:: EXCERPT TO READ ::
-------
If everyone agrees with this reasoning can this be used to replace the OP? Since everyone is just arguing their own point at this point which would make it confusing for future readers to pitch in.

I don't think we should take the dirty hacker ending into consideration, I'm pretty sure its meant to just be a joke and nothing more. I don't get why we should completely change the OP either, although I suppose I can expand it to perhaps clear some things up.
What about other characters..?
wdym?
That would be an opinion, and one I easily disagree with. If there is a would-be Low 1-C character due to "the Reality-Fiction difference [being] something literal", and they can be harmed by what they see as fiction, then that's an anti-feat for them, and the Reality-Fiction difference isn't something literal & legit but has other mechanics to it, which would mean that them being Low 1-C is wrong.
When was the player ever harmed by the characters in-game? and if you mean the interaction with chara, there is a lot pointing towards the world being destroyed rather than the player actually being harmed, as mentioned above.
 
I don't think we should take the dirty hacker ending into consideration, I'm pretty sure its meant to just be a joke and nothing more.
We already use it for evidence as Sans' fourth wall awareness ability though. We already take it into consideration.
4th wall awareness, knows when the player hacks into the game, calling them a "dirty hacker"
I don't get why we should completely change the OP either, although I suppose I can expand it to perhaps clear some things up.
Your choice.
 
Crawling back from the grave, I guess.

Also valid interpretation of this would be: Undertale is a videogame that has meta elements deeply connected to its narrative and world building, characters and the story telling only consider these elements and mechanics as natural, and this is made so the narrative of the consequences of your actions is much more apparent, as even in this videogame environment, these are "actual people". (As in, your genocidal actions, or someone else's do really affect their lives, and it's not fair for you to just judge them coldly as videogame characters).
I don't see how this serves as a counterargument, really. What you are outlining to me is effectively just a literary analysis of Undertale that, correct or not, ultimately does not in any way undermine the in-universe perspective of the text, in which the game mechanics are very much cosmological elements, as evidenced by the numerous examples I've listed, some of which are undeniably fundamental parts of the story (SAVEs and LOADs, for instance). "These things are just there to help the story convey a specific message or theme" doesn't take away from the fact that said things very much exist and are acknowledged as existent elements of the world.

Furthermore, one thing I was warry to bring up beforehand because of the potentially dubious status of it is the dirty hacker ending. As CosmicWreck pointed out, if Sans' profile is anything to go by, we consider it to be canon (To my surprise). So, I suppose that's another thing that goes to the list of fourth wall breaks that happen in the game, and which obviously point to Undertale generally treating itself as one.

Continuing into the paragraph below...

Of course the interaction with an actual player is what makes the difference, this is exactly why I addressed my example as "not being perfectly comparable". The narrative of Undertale much more points towards your interpretation than your average Isekai, but naturally, the intent of the examples was not to debunk your arguments in their entirety, but rather address a flaw in its basis.
-------
:: GIVEN INFORMATION ::

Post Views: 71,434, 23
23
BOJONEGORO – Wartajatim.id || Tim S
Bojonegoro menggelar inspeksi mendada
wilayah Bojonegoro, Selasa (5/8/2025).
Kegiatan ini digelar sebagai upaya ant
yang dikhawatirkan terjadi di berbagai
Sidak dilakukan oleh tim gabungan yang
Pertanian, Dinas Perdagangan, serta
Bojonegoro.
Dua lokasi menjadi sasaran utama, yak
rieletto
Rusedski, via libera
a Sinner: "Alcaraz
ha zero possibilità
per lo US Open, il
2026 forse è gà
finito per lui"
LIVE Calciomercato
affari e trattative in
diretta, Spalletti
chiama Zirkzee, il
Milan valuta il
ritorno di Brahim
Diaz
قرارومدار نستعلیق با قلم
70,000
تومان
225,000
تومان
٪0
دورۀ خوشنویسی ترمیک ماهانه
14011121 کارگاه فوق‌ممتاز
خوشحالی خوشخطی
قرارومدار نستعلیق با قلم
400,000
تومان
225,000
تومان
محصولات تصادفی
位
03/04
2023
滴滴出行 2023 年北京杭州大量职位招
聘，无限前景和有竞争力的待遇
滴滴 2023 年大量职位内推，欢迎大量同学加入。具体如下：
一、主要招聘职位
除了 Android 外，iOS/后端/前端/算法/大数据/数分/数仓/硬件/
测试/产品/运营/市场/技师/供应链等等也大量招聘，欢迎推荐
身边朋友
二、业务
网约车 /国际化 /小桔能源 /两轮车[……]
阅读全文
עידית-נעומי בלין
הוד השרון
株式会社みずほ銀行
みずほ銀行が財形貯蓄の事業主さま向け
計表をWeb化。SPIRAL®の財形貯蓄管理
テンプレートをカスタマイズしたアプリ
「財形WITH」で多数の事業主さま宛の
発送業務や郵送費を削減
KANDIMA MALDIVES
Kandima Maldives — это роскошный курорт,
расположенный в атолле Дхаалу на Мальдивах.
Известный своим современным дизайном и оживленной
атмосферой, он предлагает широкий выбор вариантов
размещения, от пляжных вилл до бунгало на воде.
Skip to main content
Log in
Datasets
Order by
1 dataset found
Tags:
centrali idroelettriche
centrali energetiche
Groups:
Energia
-------
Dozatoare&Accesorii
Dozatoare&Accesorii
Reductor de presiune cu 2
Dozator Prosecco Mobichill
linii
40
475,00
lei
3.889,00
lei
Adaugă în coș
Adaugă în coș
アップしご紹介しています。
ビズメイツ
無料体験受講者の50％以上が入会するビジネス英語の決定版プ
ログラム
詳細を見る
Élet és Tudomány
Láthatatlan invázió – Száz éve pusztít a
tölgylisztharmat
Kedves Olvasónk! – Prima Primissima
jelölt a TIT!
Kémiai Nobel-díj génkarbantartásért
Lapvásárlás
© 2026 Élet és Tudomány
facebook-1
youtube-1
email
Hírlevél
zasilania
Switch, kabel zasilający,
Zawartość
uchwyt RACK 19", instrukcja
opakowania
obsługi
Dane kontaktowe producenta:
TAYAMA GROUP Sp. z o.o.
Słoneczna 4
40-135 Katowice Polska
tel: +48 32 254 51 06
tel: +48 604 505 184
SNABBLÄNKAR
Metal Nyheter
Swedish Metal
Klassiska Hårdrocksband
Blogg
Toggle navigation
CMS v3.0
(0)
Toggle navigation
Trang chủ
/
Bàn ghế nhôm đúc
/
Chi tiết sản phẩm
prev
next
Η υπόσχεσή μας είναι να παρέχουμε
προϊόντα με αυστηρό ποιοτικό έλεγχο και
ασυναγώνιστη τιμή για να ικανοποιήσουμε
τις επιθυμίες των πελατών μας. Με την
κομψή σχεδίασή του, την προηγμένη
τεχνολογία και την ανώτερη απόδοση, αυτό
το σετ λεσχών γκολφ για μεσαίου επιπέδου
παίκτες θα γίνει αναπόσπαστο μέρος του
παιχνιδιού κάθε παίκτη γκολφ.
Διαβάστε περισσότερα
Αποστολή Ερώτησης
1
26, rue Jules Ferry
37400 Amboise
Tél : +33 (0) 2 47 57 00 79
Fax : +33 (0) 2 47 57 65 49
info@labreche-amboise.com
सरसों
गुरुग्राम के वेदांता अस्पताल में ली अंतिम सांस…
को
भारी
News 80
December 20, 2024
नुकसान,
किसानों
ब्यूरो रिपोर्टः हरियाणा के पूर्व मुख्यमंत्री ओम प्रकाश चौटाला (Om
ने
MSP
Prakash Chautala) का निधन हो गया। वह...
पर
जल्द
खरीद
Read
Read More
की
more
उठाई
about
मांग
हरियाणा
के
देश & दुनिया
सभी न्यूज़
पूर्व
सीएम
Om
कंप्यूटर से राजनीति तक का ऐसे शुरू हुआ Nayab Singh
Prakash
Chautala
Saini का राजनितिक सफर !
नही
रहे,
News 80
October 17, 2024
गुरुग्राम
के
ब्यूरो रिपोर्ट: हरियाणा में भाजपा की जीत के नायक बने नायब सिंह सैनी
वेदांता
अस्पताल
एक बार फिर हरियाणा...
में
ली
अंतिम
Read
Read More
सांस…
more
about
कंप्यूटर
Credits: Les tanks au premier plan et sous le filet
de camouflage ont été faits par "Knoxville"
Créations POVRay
-------
:: WORK INSTRUCTIONS ::
Rewrite the part of the Undertale forum discussion that opens with the words "When was the" and closes with "as mentioned above.", putting "erased" in place of "destroyed".

:: ANSWER TO THIS TASK ::
When was the player ever harmed by the characters in-game? and if you mean the interaction with chara, there is a lot pointing towards the world being erased rather than the player actually being harmed, as mentioned above.